*Text under study:*
>>
Go: Using Semaphores to Manage Concurrent Execution

Having the full power of multi-core hardware is great, but sometimes we prefer to limit concurrency in certain parts of a system. Semaphores are a great way to do this. Let's learn more about them!

Mutex: One Goroutine at a Time

Let's say our program needs to call a legacy system, represented by the External type. This system is so ancient that it can handle no more than one call at a time. That's why we protect it with a mutex:

// External is a adapter for an external system.
type External struct {
    lock sync.Mutex
}

// Call calls the external system.
func (e *External) Call() {
    e.lock.Lock()
    defer e.lock.Unlock()
    // Simulate a remote call.
    time.Sleep(10 * time.Millisecond)
}

Now, no matter how many goroutines try to access the external system at the same time, they'll have to take turns:

func main() {
    const nCalls = 12
    ex := new(External)
    start := time.Now()

    var wg sync.WaitGroup
    for range nCalls {
        wg.Go(func() {
            ex.Call()
            fmt.Print(".")
        })
    }
    wg.Wait()

    fmt.Printf(
        "\n%d calls took %d ms\n",
        nCalls, time.Since(start).Milliseconds(),
    )
}

............
12 calls took 120 ms

Suppose the developers of the legacy system made some changes and now they say we can make up to four simultaneous calls. In this case, our approach with the mutex stops working, because it blocks all goroutines except the one that managed to lock the mutex.

It would be great to use a tool that allows several goroutines to run at the same time, but no more than N. Luckily for us, such a tool already exists.

Semaphore: ≤ N Goroutines at a Time

So, we want to make sure that no more than 4 goroutines access the external system at the same time. To do this, we'll use a semaphore. You can think of a semaphore as a container with N available slots and two operations: acquire to take a slot and release to free a slot.
<<
*Assignment 1:* Can you recast the listing, from its start through the line containing "dist [0.000030, -0.000060]", as a JSON list of strings with one string per line and blank lines dropped? Leave the pictures out of your answer.
The Go semaphore article and the listing have nothing to do with each other.

*Study material:*
>>
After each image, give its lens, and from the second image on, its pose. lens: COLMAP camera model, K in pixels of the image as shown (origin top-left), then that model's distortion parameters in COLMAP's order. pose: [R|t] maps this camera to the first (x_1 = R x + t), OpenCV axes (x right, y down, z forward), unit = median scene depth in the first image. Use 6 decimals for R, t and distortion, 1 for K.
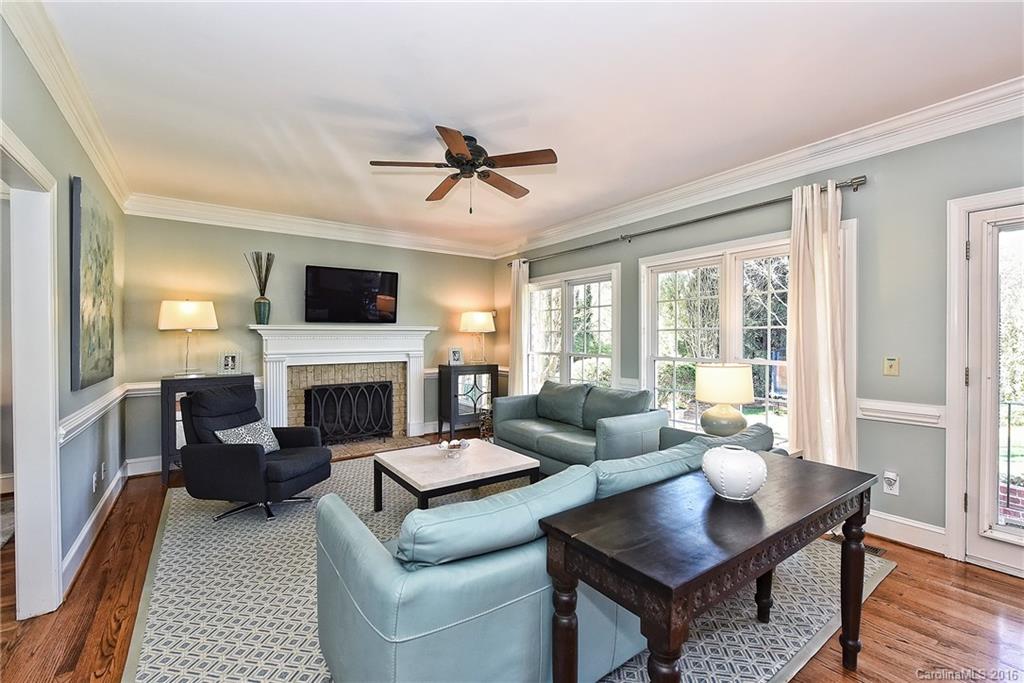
lens RADIAL K [[445.6, 0, 512.4], [0, 445.6, 340.4], [0, 0, 1]] dist [-0.014699, -0.000325]
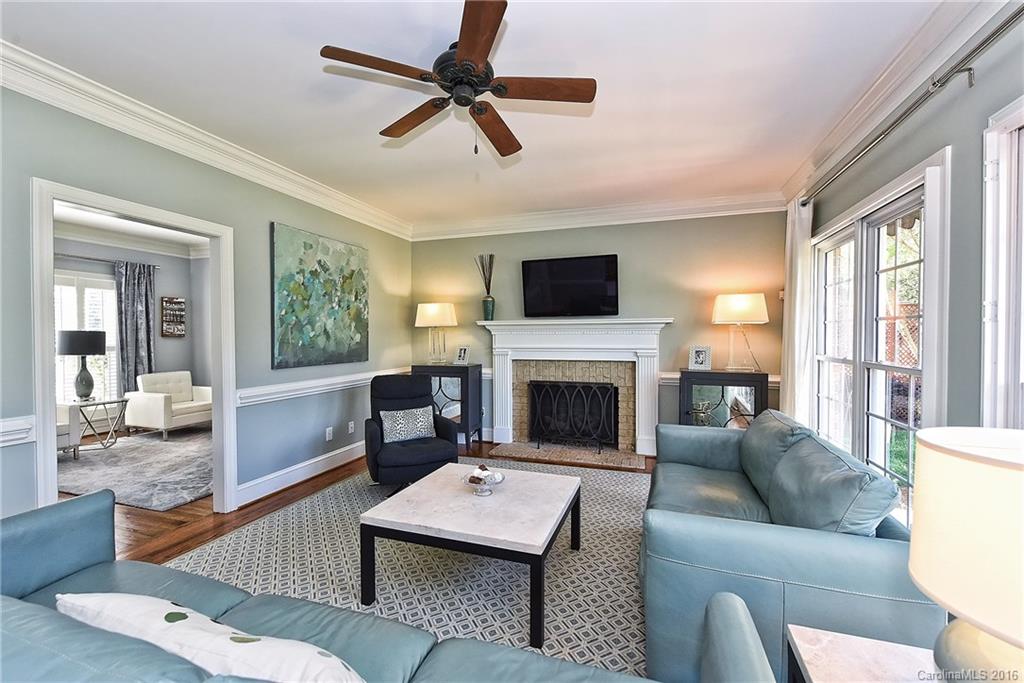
lens RADIAL K [[423.7, 0, 510.6], [0, 423.7, 341.3], [0, 0, 1]] dist [0.000030, -0.000060]
pose [[0.583738, 0.010460, -0.811875, 0.271182], [-0.005275, 0.999945, 0.009090, 0.004587], [0.811925, -0.001024, 0.583761, 0.371183]]
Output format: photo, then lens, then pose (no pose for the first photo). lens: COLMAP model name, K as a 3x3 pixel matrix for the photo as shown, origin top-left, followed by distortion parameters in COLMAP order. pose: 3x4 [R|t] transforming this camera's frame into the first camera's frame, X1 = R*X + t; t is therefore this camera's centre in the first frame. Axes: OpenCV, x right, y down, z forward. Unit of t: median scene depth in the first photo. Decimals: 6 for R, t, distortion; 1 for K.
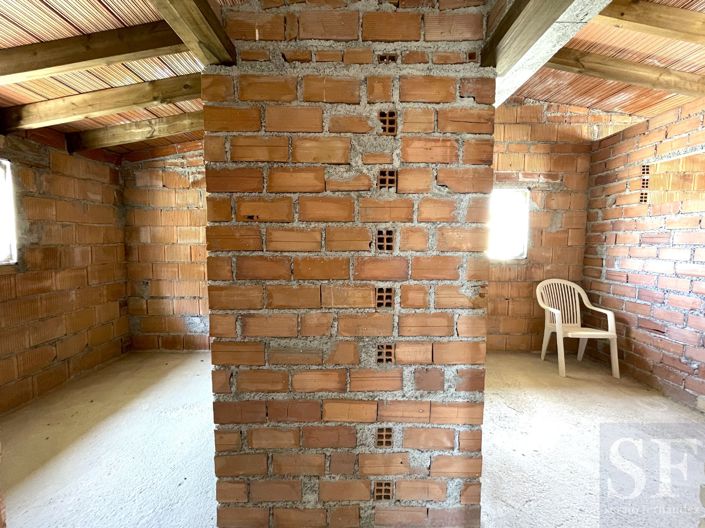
lens RADIAL K [[285.7, 0, 353.4], [0, 285.7, 261.4], [0, 0, 1]] dist [0.003265, -0.000784]
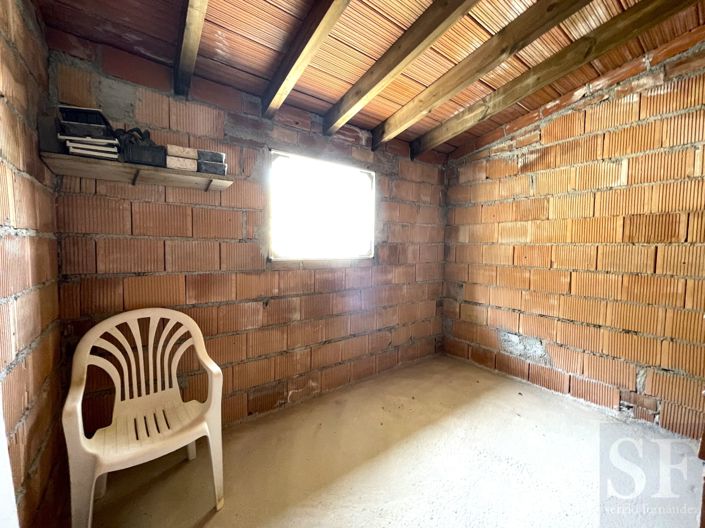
lens RADIAL K [[285.7, 0, 352.8], [0, 285.7, 262.0], [0, 0, 1]] dist [0.003265, -0.000784]
pose [[0.593604, 0.045005, -0.803498, -0.195020], [-0.063221, 0.997957, 0.009191, 0.013207], [0.802270, 0.045342, 0.595236, 0.162069]]
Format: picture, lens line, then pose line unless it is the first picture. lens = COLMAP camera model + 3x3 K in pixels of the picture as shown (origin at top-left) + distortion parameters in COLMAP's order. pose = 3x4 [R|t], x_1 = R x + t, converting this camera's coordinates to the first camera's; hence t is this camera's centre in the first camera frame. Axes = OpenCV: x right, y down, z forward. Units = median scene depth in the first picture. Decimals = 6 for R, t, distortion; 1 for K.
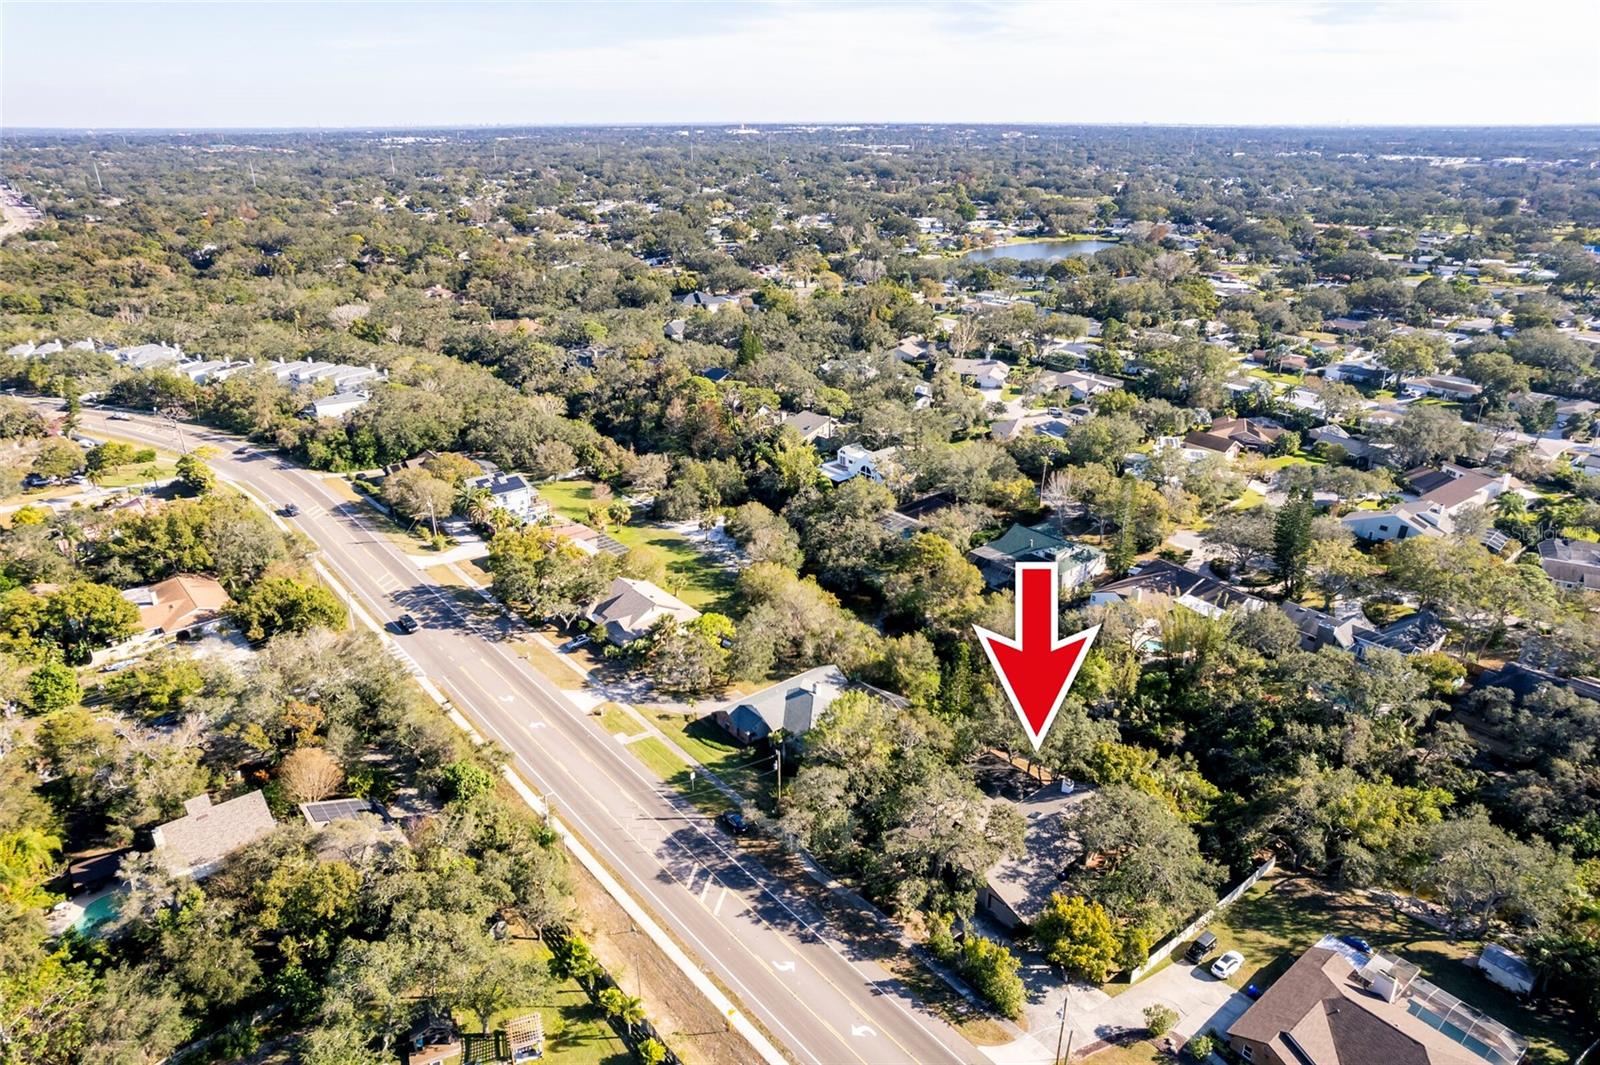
lens RADIAL K [[1017.6, 0, 810.7], [0, 1017.6, 528.0], [0, 0, 1]] dist [-0.089170, 0.081001]
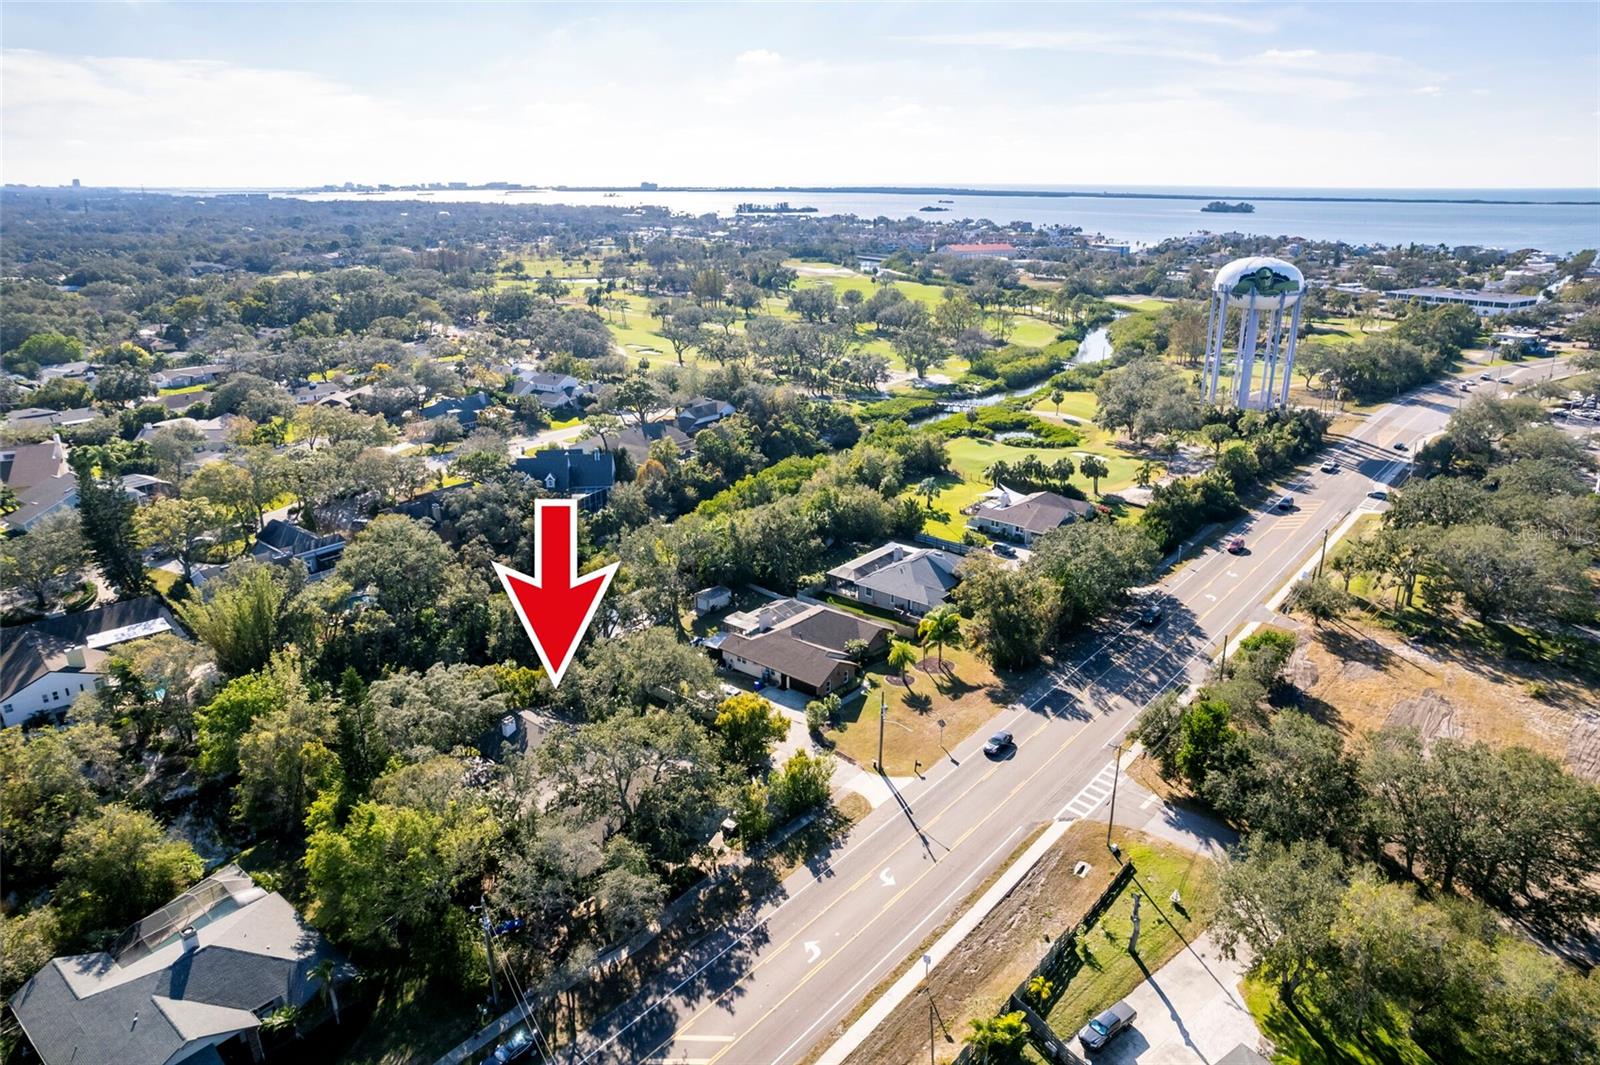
<<
*Assignment 2:* How would the article on Go semaphores continue from its last sentence?

*Response box 1:*
[
  "After each image, give its lens, and from the second image on, its pose. lens: COLMAP camera model, K in pixels of the image as shown (origin top-left), then that model's distortion parameters in COLMAP's order. pose: [R|t] maps this camera to the first (x_1 = R x + t), OpenCV axes (x right, y down, z forward), unit = median scene depth in the first image. Use 6 decimals for R, t and distortion, 1 for K.",
  "lens RADIAL K [[445.6, 0, 512.4], [0, 445.6, 340.4], [0, 0, 1]] dist [-0.014699, -0.000325]",
  "lens RADIAL K [[423.7, 0, 510.6], [0, 423.7, 341.3], [0, 0, 1]] dist [0.000030, -0.000060]"
]

*Response box 2:*
Here are the semaphore rules:

Calling Acquire takes a free slot.
If there are no free slots, Acquire blocks the goroutine that called it.
Calling Release frees up a previously taken slot.
If there are any goroutines blocked on Acquire when Release is called, one of them will immediately take the freed slot and unblock.

Let's see how this works. To keep things simple, let's assume that someone has already implemented a Semaphore type for us, and we can just use it.

We add a semaphore to the external system adapter:

type External struct {
    sema Semaphore
}

func NewExternal(maxConc int) *External {
    // maxConc sets the maximum allowed
    // number of concurrent calls.
    return &External{NewSemaphore(maxConc)}
}

We acquire a spot in the semaphore before calling the external system. After the call, we release it:

func (e *External) Call() {
    e.sema.Acquire()
    defer e.sema.Release()
    // Simulate a remote call.
    time.Sleep(10 * time.Millisecond)
}

Now let's allow 4 concurrent calls and perform a total of 12 calls. The client code doesn't change:

func main() {
    const nCalls = 12
    const nConc = 4

    ex := NewExternal(nConc)
    start := time.Now()

    var wg sync.WaitGroup
    for range nCalls {
        wg.Go(func() {
            ex.Call()
            fmt.Print(".")
        })
    }
    wg.Wait()

    fmt.Printf(
        "\n%d calls took %d ms\n",
        nCalls, time.Since(start).Milliseconds(),
    )
}

............
12 calls took 30 ms

12 calls were completed in three steps (each step = 4 concurrent calls). Each step took 10 ms, so the total time was 30 ms.

You might have noticed a downside to this approach: even though only 4 goroutines (nConc) run concurrently, we actually start all 12 (nCalls) right away. With small numbers, this isn't a big deal, but if nCalls is large, the waiting goroutines will use up memory for no good reason.

We can modify the program so that there are never more than nConc goroutines at any given time. To do this, we add the Acquire and Release methods directly to External and remove them from Call:

type External struct {
    // Semaphore is embedded into External so clients
    // can call Acquire and Release directly on External.
    Semaphore
}

func NewExternal(maxConc int) *External {
    return &External{NewSemaphore(maxConc)}
}

func (e *External) Call() {
    // Simulate a remote call.
    time.Sleep(10 * time.Millisecond)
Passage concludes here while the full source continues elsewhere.